Be a vigilant money manager
Are you sufficiently monitoring your money?
Look for loopholes. Are you getting the best deals on health care insurance and costs? For many employees, open enrollment periods will be coming up in a few months. Whether you are affected by this or not, summer is a good time to see where you stand, make necessary updates and plan for appropriate expenses, says Gallegos. Review health insurance options. Calculate carefully for dental or vision coverage. Some plans cost more in premiums than you would spend in a year without insurance.
Learn all about FSAs (flexible spending accounts), which allow employees to pay for some medical expenses with pre-tax dollars, and HSAs (health savings accounts). See where you stand with your medical expenditures so that you can plan as much as possible for the balance of the year and not leave funds remaining in the account, says Gallegos.
Twice a year check out what others are saying about you. "Now is a good time to review your credit report and report any errors to the reporting bureaus," says Barbara Stark, director of community development and education for the credit counseling non-profit, American Debt Counseling. You can get a free copy at www.annualcreditreport.com.
Take a good look at your portfolio. "Evaluate the fees or commissions you're paying. Fees diminish returns," says Randon Stancil, managing partner of Retirement Investment Strategies.
It's also likely time to rebalance your portfolio. Within the equity portion, each asset class should have a target in line with the overall plan. "Has that asset class exceeded or fallen under its threshold? In either case, you want to rebalance by taking profits from asset classes that have done well and adding to asset classes that are lagging. In other words, sell high and buy low as the means to accumulate wealth," says Madaline Creehan, principal and wealth advisor at BAM Advisor Services.
Face the music. How well are your investments performing? Analyze whether you might need to dump the dogs during summer. "It's not too early to take a look at your investments to see if you are on track for capital gains and/or losses that could possibly be used to lower your taxes for 2011," points out Carole Peck, a certified financial planner and owner of the Carole Peck Financial Center.
Settle Spending Issues
"How are you doing on your spending plan this year?" asks Peck. "You don't want to get ahead of yourself on expenses, that will be harder to pay off next year because of interest charges. Recap where you are, and make adjustments if needed."

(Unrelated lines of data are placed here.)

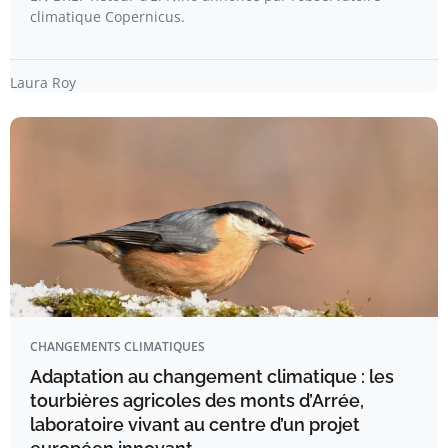
climatique Copernicus.
Laura Roy
CHANGEMENTS CLIMATIQUES
Adaptation au changement climatique : les
tourbières agricoles des monts d’Arrée,
laboratoire vivant au centre d’un projet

Be honest. "Do you really know exactly where your money is going? Most people are surprised to find just how much they spend on some items. Mid-year is an ideal time to track spending and to make sure you're in control," says Gallegos.

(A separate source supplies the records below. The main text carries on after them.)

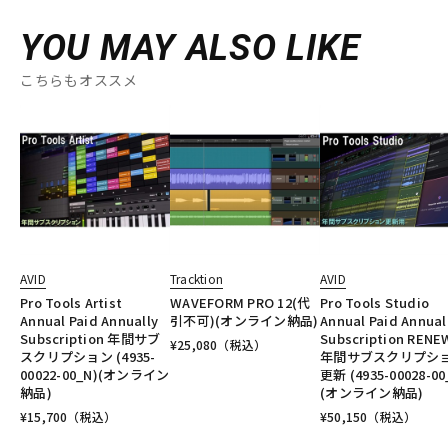
YOU MAY ALSO LIKE
こちらもオススメ
AVID
Tracktion
AVID
Pro Tools Artist
WAVEFORM PRO 12(代
Pro Tools Studio
Annual Paid Annually
引不可)(オンライン納品)
Annual Paid Annual
Subscription 年間サブ
Subscription RENE
¥
25,080
（税込）
スクリプション (4935-
年間サブスクリプシ
00022-00_N)(オンライン
更新 (4935-00028-00
納品)
(オンライン納品)
¥
15,700
（税込）
¥
50,150
（税込）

Keep receipts and a spending journal or log. Writing everything down opens your eyes to your real spending patterns, and helps you avoid getting into debt. From there, you can look at your budget and determine where you can save and adjust.
"It is cliché to ask the question, 'Can I do without that expensive cup of coffee as I head into work, and replace it with the free coffee at work?' yet this is just the type of disciplined act that will get you on track for the rest of the year," adds Gallegos.

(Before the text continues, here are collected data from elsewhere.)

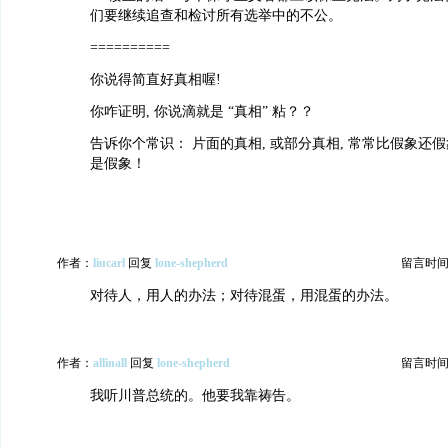
们要继续追查和检讨所有选举中的不公。
==========
你说得简直好真相喔!
你咋证明, 你说滴就是 “真相” 粘？？
告诉你个常识： 片面的真相, 或部分真相, 常常比假象还
是假象！
作者：
liucarl
回复
lone-shepherd
留言时间：20
对待人，用人的办法；对待混蛋，用混蛋的办法。
作者：
allinall
回复
lone-shepherd
留言时间：20
我听川普总统的。他要我靠祷告。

Lastly, says Derrick Kinney, a financial adviser with Derrick Kinney & Associates, "Grade yourself on how you've done managing your money for the first half of the year. Write down two ways you can improve."
He also advises taking 7 to 10 days to get tightly focused on what you really want to accomplish by Dec. 31.
"Get mentally and financially prepared for the challenge," says Kinney. "Then, heed the lessons you've learned so far this year. It's how you finish that counts."